The neighborhood of single-family homes and surfer shanties surrounding the corner of 46th Avenue and Judah, near Ocean Beach, where the N Judah line ends and the Pacific Ocean begins, is home to a group of young drug dealers and pit-bull fighters who call themselves the 46th Avenue Mob. Or Forty-Sixers, for short. " 'Pho-Sixers' is how they pronounce it," says Judy McGaffey, whose cat was eaten by a Forty-Sixer pit bull last year.
McGaffey, a marketing executive and all-around dog person, is an animal lover amid animal abusers. She's a top-notch human among low-rent jerks.
Last year, a family nearby moved out of the neighborhood and decided to simply leave their dogs and cats behind. There were about 10 felines.
One of them, Orph, a slip of a cat stunted by too many early pregnancies, inexplicably took to McGaffey. McGaffey would always say "hi" to Orph -- short for Orphan -- when she'd pass her in the street.
"She'd nuzzle my nose with her nose," McGaffey says. "The neighbors would see us and say it's true love."
Pretty soon, McGaffey was leaving her garage door open a crack, so Orph could find refuge. Orph's siblings, Patches and Boots, came along. Then, McGaffey began leaving food on the driveway. Shortly thereafter, she made up cat beds and moved the dishes into the house.
A few months later, Patches had kittens in the house where she used to live, and, with fierce motherly pride, carried them three at a time over several backyard fences until they were safely ensconced in an open suitcase in McGaffey's garage. "We set out a bed for her and her kittens," says McGaffey. "But she was adamant about that suitcase."
The cats got along fine with McGaffey's two Labradors; the newly enlarged household was happy until two Pho-Sixer punks intervened.
It took San Francisco Police Officer Ronald Gehrke of Taraval Station one week to persuade terrified witnesses to tell him what had happened on April 25, 1996, at 20 minutes until 8 o'clock in the evening.

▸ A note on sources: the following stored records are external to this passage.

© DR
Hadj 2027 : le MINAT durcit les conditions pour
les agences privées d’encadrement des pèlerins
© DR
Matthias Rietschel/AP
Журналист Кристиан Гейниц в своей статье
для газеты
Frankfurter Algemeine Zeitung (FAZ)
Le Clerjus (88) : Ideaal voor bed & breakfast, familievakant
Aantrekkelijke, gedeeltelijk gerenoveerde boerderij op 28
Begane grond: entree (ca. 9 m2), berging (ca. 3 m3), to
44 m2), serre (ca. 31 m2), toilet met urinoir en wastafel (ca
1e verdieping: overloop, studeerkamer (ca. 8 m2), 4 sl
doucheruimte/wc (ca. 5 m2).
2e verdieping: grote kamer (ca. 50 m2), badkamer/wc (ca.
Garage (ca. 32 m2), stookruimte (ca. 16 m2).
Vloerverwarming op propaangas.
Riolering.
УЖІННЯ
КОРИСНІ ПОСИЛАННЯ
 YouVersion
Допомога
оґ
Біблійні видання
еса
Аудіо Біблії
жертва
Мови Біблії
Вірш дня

Once the witnesses agreed to speak, this is what Officer Gehrke learned:
There were two of them -- William Donald Ross, aka Junior, 15 years old, 5 feet nothing, 100 pounds, sporting a huge 'fro and wearing a beanie studded with rhinestones and a 49er jacket; and 21-year-old Amro Mohammed Ibrahim, aka Michael Mohammed, aka Emerald, 5 foot 11 and 250 pounds. They were walking Ibrahim's pit bull down 46th Avenue near McGaffey's house.

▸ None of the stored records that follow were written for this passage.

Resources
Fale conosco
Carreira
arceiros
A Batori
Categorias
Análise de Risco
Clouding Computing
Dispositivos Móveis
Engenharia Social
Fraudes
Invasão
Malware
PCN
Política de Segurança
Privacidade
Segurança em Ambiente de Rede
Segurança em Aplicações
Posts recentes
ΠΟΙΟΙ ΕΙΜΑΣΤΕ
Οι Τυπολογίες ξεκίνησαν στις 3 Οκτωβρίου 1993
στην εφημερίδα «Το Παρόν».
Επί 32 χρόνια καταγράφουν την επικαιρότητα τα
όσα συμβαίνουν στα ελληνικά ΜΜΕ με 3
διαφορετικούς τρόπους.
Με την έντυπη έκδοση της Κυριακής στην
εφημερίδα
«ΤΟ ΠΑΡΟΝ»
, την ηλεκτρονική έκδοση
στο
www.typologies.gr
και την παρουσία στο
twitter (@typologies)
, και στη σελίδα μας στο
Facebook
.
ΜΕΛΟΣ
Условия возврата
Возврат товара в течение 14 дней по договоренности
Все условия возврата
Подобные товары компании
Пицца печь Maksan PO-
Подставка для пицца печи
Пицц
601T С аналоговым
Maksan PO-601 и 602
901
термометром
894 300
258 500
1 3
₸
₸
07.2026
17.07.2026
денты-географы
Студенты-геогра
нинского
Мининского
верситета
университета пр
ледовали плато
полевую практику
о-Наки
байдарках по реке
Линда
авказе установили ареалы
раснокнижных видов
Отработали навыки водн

Orph was lying on the porch recovering from a recent, trying, birth. The pit chased, caught, and killed small, tired Orph. There are varying accounts of how the attack started. One neighbor told McGaffey that Junior and Emerald sicced the dog on the cat. Some witnesses told Officer Gehrke that Ross tried to call the dog off. Gehrke's report says nothing about the dog's owner, Ibrahim, doing anything to avert the killing.
The attack lasted more than five minutes. The results were, to say the least, horrifying. Afterward, most of the cat was simply gone.
"Neighbors recall the suspects training the dog to attack stuffed animals," Gehrke wrote in his report.
The neighborhood around Judah and 46th had been terrorized by gang creeps and their killer dogs for a long time before Orph was torn limb from limb. Pho-Sixer pits had attacked neighbors or their animals on several occasions, the residents told Gehrke. And Capt. Guldbech believes that area gang members own at least 15 pit bulls.
However many dogs they own, the Pho-Sixers appear to be brazen about their blood lust. One evening in July 1995, they took over a children's playground in Golden Gate Park and turned it into a fight ring. Officer Lawrence Ramlan was dispatched to the park and found Ibrahim, Ross, and several others watching Ibrahim's dog fight another pit bull. Ross was holding a 2-month-old pit pup on his lap. One of the onlookers yelled, "Cop!" The crowd scattered. Ibrahim grabbed his dog and dove into the bushes, but officers nabbed him and his bleeding, limping pit a few blocks away. Ross was picked up later. Ibrahim was cited for dogfighting. Junior was admonished; his dad had to come pick him up.
Two months later, Ibrahim and about 10 of his cohorts postured again, only more audaciously. This time, Ibrahim helped stage a dogfight in the middle of the street, right at the intersection of 46th Avenue and Judah, where everyone could see and get the not-so-subtle message: We rule this place. Stay out of our way.
The cops begged to differ, arresting Ibrahim and one James Odin Sullivan.
That winter, Ross and another little banger named Sergio Crockett, a 15-year-old who looked 12, were busted for fighting dogs at a house on the 3700 block of Ortega Street. Animal Care and Control reports show that the same dogs had been fought on three previous occasions. But Animal Control had to return the dogs to the owners. There was no way to prove the fights had been planned.
Three months later, Crockett's dogfighting career was cut short when he was stabbed more than 50 times, trussed up with electrical cord, wrapped in a blanket, and thrown from a car. Police believe he was going to collect on a drug debt the creditor was unwilling to pay.
Crockett was mourned and buried, and things went on pretty much as usual out where the street turns to sea and sand and fog.
Two months later, Orph was devoured. Then, in August, Lina Jiang was putting wash on a line at her Oceanview home and her 3-year-old toddler, little Danny Chu, was watching. Ross' dog -- the one that Animal Control had to return -- jumped the fence and chewed up the toddler's face.